TO BE DONE: Extract the lines below and reproduce them exactly as they appear, leaving out the picture.

DATASET RECORDS:

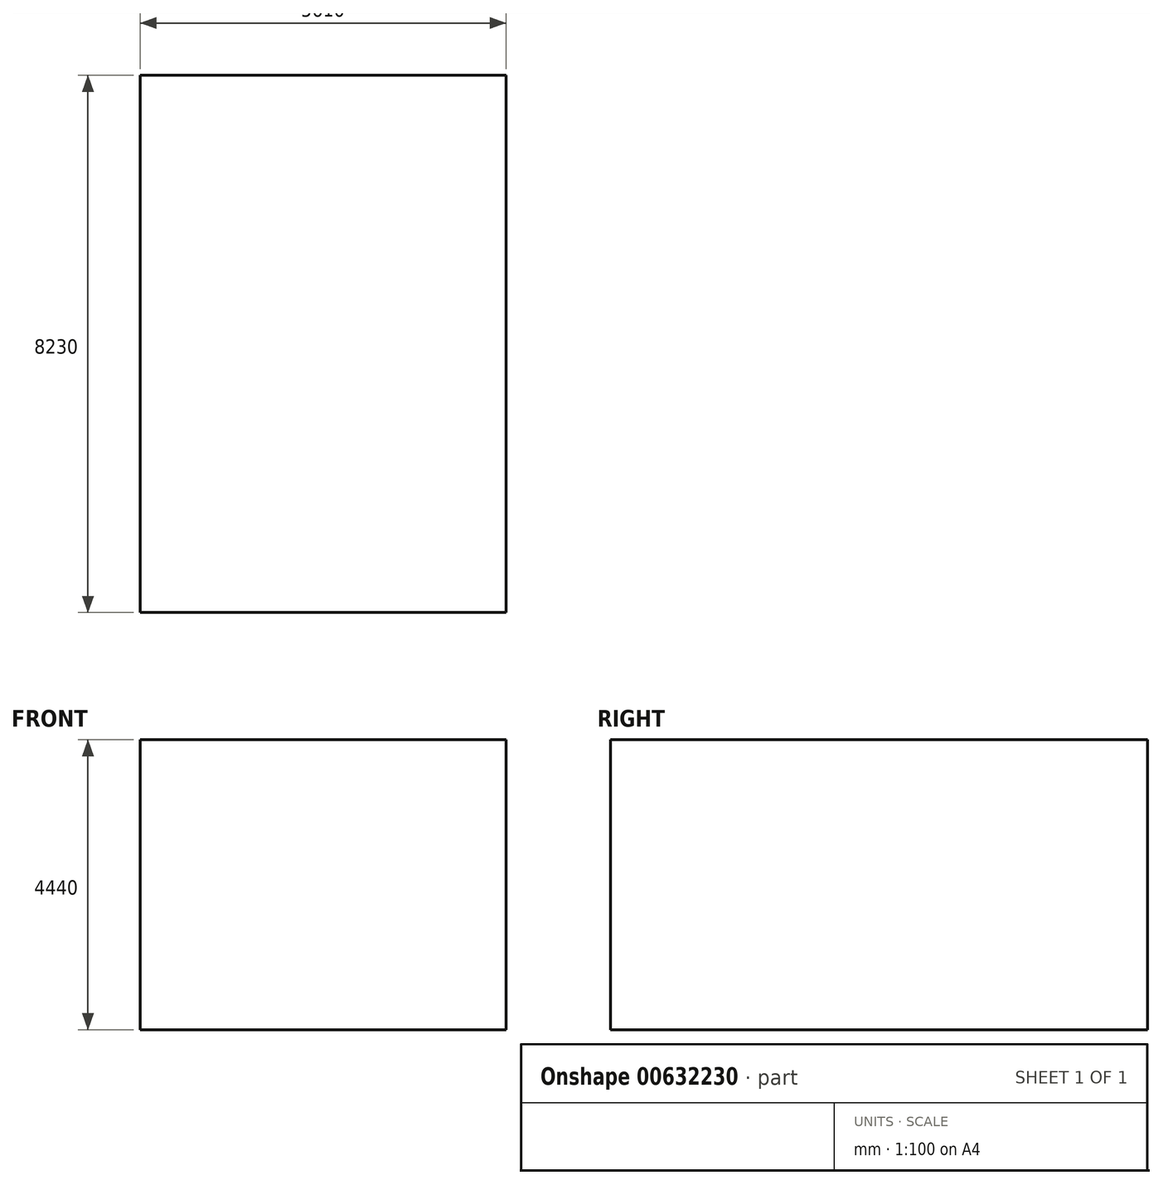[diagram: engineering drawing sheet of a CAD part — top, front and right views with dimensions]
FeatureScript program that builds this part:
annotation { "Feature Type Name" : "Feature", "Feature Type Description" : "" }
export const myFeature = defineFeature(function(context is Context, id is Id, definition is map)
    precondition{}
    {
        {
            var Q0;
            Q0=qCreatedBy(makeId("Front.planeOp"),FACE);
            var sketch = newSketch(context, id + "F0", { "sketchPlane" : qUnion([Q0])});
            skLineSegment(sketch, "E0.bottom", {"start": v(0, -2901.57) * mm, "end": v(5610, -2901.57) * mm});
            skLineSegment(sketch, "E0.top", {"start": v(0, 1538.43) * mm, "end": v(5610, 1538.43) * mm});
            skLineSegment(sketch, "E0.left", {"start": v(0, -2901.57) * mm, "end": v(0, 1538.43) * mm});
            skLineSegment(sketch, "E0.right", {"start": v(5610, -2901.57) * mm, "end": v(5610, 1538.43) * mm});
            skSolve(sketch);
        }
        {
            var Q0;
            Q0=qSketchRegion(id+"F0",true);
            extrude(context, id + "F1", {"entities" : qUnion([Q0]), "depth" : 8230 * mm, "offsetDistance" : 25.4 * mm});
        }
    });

ANSWER TO THIS TASK:
[diagram: engineering drawing sheet of a CAD part — top, front and right views with dimensions]
FeatureScript program that builds this part:
annotation { "Feature Type Name" : "Feature", "Feature Type Description" : "" }
export const myFeature = defineFeature(function(context is Context, id is Id, definition is map)
    precondition{}
    {
        {
            var Q0;
            Q0=qCreatedBy(makeId("Front.planeOp"),FACE);
            var sketch = newSketch(context, id + "F0", { "sketchPlane" : qUnion([Q0])});
            skLineSegment(sketch, "E0.bottom", {"start": v(0, -2901.57) * mm, "end": v(5610, -2901.57) * mm});
            skLineSegment(sketch, "E0.top", {"start": v(0, 1538.43) * mm, "end": v(5610, 1538.43) * mm});
            skLineSegment(sketch, "E0.left", {"start": v(0, -2901.57) * mm, "end": v(0, 1538.43) * mm});
            skLineSegment(sketch, "E0.right", {"start": v(5610, -2901.57) * mm, "end": v(5610, 1538.43) * mm});
            skSolve(sketch);
        }
        {
            var Q0;
            Q0=qSketchRegion(id+"F0",true);
            extrude(context, id + "F1", {"entities" : qUnion([Q0]), "depth" : 8230 * mm, "offsetDistance" : 25.4 * mm});
        }
    });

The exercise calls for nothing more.